Les réductions de coûts dans les BFI ne suffisent plus

Pour cela, les programmes de réductions déjà mis en place, qui « tardent à porter leur fruits » ne suffiront pas, insistent les auteurs de l’étude. Malgré les efforts réalisés, les quatre acteurs français de la banque d’investissement et de financement – BNPP CIB, CGCIB, CACIB et Natixis – ont vu leur charges baisser de seulement 9% entre 2010 et 2012 contre une diminution de 23% de leur PNB au cours de cette période.

Autre mauvaise nouvelle, les BFI françaises semblent avoir un train de retard sur beaucoup de leurs consœurs. Elles ont notamment moins bien profité du rebond des activités de marchés l’an passé que la moyenne des grandes banques globales, comme l’indique le tableau ci-dessous.

PNB des activités de Marché des principales banques universelles, 2012 [Mds€]
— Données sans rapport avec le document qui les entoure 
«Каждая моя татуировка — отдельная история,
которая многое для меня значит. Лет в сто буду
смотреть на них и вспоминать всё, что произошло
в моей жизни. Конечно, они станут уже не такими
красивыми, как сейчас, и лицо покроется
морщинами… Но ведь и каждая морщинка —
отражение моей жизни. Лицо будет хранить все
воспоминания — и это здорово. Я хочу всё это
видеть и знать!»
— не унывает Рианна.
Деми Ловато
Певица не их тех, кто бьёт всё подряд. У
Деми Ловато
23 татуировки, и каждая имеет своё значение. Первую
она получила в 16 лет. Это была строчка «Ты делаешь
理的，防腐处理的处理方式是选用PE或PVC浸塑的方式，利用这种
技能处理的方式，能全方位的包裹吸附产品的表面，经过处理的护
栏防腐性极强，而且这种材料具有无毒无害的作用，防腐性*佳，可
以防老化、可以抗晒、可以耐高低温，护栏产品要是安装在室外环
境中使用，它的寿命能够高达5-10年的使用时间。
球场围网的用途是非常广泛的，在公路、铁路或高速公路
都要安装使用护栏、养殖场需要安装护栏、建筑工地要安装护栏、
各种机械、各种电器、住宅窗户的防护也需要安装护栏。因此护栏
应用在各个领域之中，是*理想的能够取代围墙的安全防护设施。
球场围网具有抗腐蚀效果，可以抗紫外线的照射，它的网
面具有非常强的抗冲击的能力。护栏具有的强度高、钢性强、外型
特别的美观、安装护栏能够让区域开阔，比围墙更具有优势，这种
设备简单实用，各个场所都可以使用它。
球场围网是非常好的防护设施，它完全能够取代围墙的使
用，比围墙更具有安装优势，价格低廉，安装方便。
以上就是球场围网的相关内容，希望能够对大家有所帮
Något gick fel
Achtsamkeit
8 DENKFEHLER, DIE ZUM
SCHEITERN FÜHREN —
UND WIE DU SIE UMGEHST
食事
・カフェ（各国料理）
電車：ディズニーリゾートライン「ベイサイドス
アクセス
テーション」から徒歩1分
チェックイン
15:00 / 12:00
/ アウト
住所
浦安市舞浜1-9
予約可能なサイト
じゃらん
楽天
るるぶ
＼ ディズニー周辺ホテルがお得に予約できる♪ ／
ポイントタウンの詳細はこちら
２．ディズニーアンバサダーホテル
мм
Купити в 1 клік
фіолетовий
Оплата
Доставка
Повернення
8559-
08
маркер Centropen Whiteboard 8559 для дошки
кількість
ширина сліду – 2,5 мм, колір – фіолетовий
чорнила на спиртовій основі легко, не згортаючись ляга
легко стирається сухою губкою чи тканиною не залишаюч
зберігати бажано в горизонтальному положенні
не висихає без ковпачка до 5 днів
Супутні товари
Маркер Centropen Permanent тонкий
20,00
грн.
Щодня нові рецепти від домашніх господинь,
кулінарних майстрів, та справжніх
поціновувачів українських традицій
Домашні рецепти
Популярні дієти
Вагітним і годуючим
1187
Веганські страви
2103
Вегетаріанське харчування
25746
PNB des activités de Marché des principales banques universelles, 2012 [Mds€] Source: Roland Berger

Société Générale fait toutefois exception à ce tableau plutôt déprimant, comme le confirme le graphique ci-dessous. SGCIB est la seule à voir son résultat opérationnel progresser entre 2011 et 2012 tout en parvenant à réduire fortement son ratio cost/income (plus de 10 points de baisse en un an).

Source: Roland Berger

Source: Roland Berger

Les BFI françaises devront « concrétiser la montée en puissance » de la stratégie “Originate to Distribute”, selon l’étude. Celle-ci implique un rapprochement des activités de financement et des activités de banque d’investissement, mais n’est pas toujours clairement défini. BNP Paribas avait indiqué lors de ces derniers résultats que l’intensification de cette démarche se traduirait notamment par le développement des canaux de distribution (fonds de dettes), pour lesquelles la banque pourrait avoir à recruter.

Deuxième grand défi : le repositionnement sur les métiers de marchés de capitaux. Pour Pierre Reboul, associé senior, responsable de l’activité de banque de financement et d’investissement (BFI), cela signifie que les BFI françaises devront se concentrer sur les activités où elles ont une vraie valeur ajoutée, et prendre le risque de sous-traiter certaines activités. A l’instar de ce que SocGen est en train de mettre en place pour ces back-office titres en collaboration avec Accenture.

Définir de nouveaux business models

Il reste donc aux banques françaises fort à faire pour reconstruire une rentabilité structurelle dans la BFI tout comme dans les autres activités bancaires (en tête la banque de détail). D’après l’étude, les groupes bancaires français dans leur ensemble ne seraient qu’à mi-chemin en matière de redéfinition de leur business model, qui sache véritablement prendre en compte le nouvel environnement économique et sectoriel. Elles auraient également parcouru seulement un tiers du chemin vers une amélioration structurelle des coûts allant au-delà des plans d’adaptation et des tours de vis budgétaire.

Mi-février, Société Générale avait dévoilé une nouvelle phase son plan Ambition SG 2015 alors que Credit Agricole avait annoncé le 20 février dernier un nouveau plan d’économies baptisé « MUST ». Natixis devrait, quant à elle, annoncer un nouveau plan stratégique à la rentrée de septembre. BNP Paribas a également promis de détailler au cours de cette année son nouveau grand plan de développement sur 2014-2016 intitulé “Simple & Efficient“.

En guise de conclusion, cette phrase tirée du rapport de Roland Berger : “Les acteurs “moyens” restructurent /simplifient leurs opérations tandis que les leaders en profitent pour se réinventer”. 2013 et 2014 seront des années cruciales pour déterminer dans laquelle de ces cases les différents acteurs français se verront classés.